**ACTION ITEM**
Your answer should show every line of the material below that includes "Left".

[RECORD EXCERPTS]

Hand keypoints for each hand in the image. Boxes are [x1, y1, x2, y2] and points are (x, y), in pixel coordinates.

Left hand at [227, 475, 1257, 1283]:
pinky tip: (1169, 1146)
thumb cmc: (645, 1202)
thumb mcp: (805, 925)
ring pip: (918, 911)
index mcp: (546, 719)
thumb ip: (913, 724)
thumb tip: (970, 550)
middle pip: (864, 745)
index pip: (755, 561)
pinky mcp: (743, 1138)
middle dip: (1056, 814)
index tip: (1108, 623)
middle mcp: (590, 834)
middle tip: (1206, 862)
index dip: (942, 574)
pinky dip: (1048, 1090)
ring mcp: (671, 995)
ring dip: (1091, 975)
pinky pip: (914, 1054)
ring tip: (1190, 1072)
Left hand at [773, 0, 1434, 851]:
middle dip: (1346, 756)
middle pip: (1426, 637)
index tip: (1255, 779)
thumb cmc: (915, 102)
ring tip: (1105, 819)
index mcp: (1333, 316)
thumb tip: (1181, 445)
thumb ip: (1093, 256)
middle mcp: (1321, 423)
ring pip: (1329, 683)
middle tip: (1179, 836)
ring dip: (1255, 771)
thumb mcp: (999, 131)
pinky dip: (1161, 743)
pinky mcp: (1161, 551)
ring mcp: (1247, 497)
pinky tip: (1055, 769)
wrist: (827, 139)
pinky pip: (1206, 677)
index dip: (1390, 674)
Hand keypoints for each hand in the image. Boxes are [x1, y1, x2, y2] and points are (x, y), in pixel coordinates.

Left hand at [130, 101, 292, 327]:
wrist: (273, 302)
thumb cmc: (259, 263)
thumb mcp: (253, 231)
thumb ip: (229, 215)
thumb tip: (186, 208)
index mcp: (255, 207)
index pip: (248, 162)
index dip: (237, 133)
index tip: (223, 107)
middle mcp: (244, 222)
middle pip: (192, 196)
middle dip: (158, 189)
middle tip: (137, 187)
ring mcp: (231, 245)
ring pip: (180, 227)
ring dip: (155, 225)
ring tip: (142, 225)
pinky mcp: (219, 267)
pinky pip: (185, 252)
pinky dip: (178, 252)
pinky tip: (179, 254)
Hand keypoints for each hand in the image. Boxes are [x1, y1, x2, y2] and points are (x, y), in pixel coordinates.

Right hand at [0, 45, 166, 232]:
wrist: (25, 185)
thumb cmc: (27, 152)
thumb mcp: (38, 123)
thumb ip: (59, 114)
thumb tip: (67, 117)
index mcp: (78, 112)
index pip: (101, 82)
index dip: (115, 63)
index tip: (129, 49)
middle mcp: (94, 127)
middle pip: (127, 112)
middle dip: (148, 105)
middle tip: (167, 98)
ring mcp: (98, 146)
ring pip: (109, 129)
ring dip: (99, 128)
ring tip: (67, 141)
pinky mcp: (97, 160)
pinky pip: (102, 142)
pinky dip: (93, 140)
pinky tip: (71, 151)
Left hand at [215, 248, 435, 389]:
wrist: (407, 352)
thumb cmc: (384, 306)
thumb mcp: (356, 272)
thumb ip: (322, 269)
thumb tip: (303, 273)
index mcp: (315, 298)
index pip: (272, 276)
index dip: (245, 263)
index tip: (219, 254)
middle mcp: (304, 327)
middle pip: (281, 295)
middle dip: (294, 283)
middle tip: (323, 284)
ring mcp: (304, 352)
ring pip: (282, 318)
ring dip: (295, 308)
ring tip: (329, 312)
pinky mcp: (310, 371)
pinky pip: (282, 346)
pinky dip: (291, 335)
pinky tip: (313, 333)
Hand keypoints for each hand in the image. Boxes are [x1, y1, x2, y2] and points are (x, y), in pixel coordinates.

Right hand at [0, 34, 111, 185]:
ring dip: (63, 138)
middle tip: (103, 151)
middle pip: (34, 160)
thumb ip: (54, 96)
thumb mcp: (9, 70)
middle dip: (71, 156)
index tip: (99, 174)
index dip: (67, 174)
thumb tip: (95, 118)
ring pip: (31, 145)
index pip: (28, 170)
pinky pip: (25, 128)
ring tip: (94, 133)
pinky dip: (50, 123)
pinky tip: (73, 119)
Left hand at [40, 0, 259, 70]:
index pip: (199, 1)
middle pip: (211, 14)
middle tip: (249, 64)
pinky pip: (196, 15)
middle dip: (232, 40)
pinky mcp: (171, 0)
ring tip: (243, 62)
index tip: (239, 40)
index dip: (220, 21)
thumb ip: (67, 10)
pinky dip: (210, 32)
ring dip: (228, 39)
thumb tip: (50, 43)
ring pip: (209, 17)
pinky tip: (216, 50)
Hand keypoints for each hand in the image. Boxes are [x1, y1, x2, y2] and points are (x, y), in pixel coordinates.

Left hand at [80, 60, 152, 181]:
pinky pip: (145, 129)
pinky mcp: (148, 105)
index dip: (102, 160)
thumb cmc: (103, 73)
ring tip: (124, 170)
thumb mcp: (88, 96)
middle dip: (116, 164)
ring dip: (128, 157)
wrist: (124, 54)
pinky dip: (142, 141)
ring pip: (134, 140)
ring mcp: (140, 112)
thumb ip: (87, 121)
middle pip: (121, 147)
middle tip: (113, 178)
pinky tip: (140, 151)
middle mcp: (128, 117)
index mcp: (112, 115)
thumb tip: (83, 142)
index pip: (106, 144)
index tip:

[/RECORD EXCERPTS]

**RESPONSE FOR THIS EXERCISE**
Left hand at [227, 475, 1257, 1283]:
Left hand at [773, 0, 1434, 851]:
Left hand at [130, 101, 292, 327]:
Left hand at [215, 248, 435, 389]:
Left hand at [40, 0, 259, 70]:
Left hand at [80, 60, 152, 181]:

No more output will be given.